While it seems that the situation is bleak, there are some bright prospects in the form of challenger banks.
MacGregor added: “Some of the challenger banks coming into the market (TSB, Virgin Money, METRO Bank) show some signs of optimism. However, it’s a question of scale as much as anything else. These are relatively small players. I mean, they’re doing well, but compared to the behemoths of Lloyds or Barclays, they’re still very small players.”
A very encouraging sign is Sabadell’s, Spain’s fifth-biggest bank, £1.7bn ($2.49bn) takeover of TSB. This is a move which might give a challenger bank some decent scale. Chairman of Sabadell, Josep Oliu Creus, said: “We think TSB has enormous potential for the UK market and we can help them execute… growth plans with much more success than on their own.”

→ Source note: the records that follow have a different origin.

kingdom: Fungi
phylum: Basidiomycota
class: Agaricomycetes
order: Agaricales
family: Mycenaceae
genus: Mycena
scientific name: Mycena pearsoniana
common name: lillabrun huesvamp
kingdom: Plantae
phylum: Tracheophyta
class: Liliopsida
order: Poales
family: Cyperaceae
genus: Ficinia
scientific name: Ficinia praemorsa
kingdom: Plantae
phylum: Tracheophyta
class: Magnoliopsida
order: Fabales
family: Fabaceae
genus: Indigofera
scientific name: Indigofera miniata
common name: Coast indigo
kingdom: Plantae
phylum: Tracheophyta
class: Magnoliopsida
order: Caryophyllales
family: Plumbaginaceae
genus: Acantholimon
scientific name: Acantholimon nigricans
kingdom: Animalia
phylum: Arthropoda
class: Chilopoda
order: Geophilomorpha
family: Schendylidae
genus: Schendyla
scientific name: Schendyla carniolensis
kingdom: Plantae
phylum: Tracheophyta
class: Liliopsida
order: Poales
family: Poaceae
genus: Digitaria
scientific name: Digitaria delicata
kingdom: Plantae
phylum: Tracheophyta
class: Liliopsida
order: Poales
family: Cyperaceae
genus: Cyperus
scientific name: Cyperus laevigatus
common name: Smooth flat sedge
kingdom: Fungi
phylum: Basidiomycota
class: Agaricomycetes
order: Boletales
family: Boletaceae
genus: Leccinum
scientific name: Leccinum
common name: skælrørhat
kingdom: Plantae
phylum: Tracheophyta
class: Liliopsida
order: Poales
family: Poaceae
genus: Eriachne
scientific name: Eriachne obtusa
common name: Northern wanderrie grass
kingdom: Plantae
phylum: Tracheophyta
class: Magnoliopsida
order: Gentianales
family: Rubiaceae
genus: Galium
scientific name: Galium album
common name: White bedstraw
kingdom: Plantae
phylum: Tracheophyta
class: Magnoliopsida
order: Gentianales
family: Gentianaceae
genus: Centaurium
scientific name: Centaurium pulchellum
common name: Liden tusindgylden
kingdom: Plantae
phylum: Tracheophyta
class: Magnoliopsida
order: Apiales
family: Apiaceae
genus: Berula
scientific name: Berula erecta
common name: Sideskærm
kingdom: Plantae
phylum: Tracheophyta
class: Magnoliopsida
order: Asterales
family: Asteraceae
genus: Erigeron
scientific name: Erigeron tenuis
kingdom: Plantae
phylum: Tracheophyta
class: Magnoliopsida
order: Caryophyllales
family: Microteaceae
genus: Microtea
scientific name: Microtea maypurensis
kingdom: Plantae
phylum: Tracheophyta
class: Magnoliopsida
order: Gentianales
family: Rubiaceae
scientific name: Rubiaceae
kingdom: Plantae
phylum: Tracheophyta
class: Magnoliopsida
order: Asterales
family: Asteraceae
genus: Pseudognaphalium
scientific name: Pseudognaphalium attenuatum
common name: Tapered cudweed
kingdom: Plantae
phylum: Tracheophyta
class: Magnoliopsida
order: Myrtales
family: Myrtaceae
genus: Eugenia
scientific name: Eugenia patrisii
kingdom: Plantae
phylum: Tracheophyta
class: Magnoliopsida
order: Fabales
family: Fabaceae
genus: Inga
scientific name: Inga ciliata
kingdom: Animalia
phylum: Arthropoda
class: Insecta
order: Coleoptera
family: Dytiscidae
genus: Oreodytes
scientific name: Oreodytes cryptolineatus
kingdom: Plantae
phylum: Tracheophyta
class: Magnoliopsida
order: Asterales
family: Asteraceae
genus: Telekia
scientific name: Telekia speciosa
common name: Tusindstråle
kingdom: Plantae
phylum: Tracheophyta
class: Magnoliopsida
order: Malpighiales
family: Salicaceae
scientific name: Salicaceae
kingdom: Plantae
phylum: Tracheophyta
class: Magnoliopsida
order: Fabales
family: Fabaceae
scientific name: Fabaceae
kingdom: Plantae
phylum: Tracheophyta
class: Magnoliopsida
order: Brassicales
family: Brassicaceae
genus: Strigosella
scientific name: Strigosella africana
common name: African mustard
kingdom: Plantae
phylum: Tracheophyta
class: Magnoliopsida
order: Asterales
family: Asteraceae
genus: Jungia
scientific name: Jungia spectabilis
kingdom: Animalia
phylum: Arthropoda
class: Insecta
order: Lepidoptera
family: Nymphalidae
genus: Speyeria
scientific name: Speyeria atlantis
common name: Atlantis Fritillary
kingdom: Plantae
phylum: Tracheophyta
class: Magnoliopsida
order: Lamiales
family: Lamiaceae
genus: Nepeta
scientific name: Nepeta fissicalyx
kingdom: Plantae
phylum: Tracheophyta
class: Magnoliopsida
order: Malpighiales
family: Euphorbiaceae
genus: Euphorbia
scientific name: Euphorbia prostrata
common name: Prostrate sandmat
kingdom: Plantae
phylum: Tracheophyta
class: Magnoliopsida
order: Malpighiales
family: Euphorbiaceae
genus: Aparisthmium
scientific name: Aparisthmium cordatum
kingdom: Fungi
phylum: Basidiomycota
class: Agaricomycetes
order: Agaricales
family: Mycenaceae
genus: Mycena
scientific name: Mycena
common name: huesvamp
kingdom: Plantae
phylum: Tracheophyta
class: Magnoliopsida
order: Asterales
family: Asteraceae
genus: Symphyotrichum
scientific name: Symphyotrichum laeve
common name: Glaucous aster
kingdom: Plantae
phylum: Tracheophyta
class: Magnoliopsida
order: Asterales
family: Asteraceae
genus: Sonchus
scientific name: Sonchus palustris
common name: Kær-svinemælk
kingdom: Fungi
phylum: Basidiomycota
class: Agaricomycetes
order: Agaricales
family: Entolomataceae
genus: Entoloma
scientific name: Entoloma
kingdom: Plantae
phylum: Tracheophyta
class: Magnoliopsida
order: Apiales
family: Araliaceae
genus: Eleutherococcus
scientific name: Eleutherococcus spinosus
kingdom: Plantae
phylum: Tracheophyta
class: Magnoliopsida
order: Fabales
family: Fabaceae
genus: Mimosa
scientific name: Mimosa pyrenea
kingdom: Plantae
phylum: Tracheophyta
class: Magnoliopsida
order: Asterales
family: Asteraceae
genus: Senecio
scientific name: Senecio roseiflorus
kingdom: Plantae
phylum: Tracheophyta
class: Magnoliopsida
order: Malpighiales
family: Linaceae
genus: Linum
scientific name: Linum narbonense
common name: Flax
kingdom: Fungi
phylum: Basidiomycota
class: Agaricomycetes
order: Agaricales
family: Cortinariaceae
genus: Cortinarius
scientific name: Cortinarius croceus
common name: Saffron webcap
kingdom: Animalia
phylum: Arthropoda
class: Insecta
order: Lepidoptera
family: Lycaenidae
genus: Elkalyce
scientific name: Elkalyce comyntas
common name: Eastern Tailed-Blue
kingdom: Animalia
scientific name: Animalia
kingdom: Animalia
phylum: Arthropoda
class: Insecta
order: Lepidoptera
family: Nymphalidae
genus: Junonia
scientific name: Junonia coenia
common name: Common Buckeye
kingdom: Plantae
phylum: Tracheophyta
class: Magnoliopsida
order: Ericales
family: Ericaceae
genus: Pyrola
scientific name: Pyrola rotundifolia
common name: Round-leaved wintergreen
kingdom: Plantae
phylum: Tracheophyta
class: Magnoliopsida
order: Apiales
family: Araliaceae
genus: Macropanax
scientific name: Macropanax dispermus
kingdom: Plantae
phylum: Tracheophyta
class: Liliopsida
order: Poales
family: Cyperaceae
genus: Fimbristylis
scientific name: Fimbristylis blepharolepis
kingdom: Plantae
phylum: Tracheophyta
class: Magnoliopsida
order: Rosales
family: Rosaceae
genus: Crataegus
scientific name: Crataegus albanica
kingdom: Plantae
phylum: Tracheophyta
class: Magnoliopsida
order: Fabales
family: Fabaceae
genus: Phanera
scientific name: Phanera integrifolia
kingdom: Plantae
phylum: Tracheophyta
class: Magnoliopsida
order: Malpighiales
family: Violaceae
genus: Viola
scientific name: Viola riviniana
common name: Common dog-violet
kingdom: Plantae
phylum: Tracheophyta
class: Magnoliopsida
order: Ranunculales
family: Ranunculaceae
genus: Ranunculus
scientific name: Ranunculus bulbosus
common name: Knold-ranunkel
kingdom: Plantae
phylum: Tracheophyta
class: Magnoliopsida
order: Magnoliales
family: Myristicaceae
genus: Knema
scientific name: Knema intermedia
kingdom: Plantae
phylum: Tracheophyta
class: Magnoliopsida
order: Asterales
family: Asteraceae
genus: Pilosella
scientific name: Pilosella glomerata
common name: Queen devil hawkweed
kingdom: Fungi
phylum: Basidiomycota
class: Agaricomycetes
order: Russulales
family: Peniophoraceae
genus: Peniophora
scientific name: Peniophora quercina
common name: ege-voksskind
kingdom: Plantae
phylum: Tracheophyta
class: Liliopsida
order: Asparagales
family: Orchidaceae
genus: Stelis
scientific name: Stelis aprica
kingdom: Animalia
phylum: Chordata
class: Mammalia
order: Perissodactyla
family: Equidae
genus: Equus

On this development, MacGregor noted: “Obviously, Sabadell is a much larger organisation than TSB, so it may be able to provide the economies of scale that a challenger bank like TSB needs.
“The interesting thing will be what Sabadell’s plans are for the future. There will be a period of time where very little will change, but will it seek to use TSB as establishing a foothold in the British market and then undergo a process of expansion? As with all these things, we’ll judge not by what they say in terms of jobs and the like. So far, the signs have been positive.”
MacGregor concluded: “Most of the banks, like most of commerce in general, are looking very closely at the outcome of the general election. Like many of us, they have no idea how it’s going to pan out in reality.
“I think we may see further changes within the industry post-election. After all, this might not be the only election we have this year.”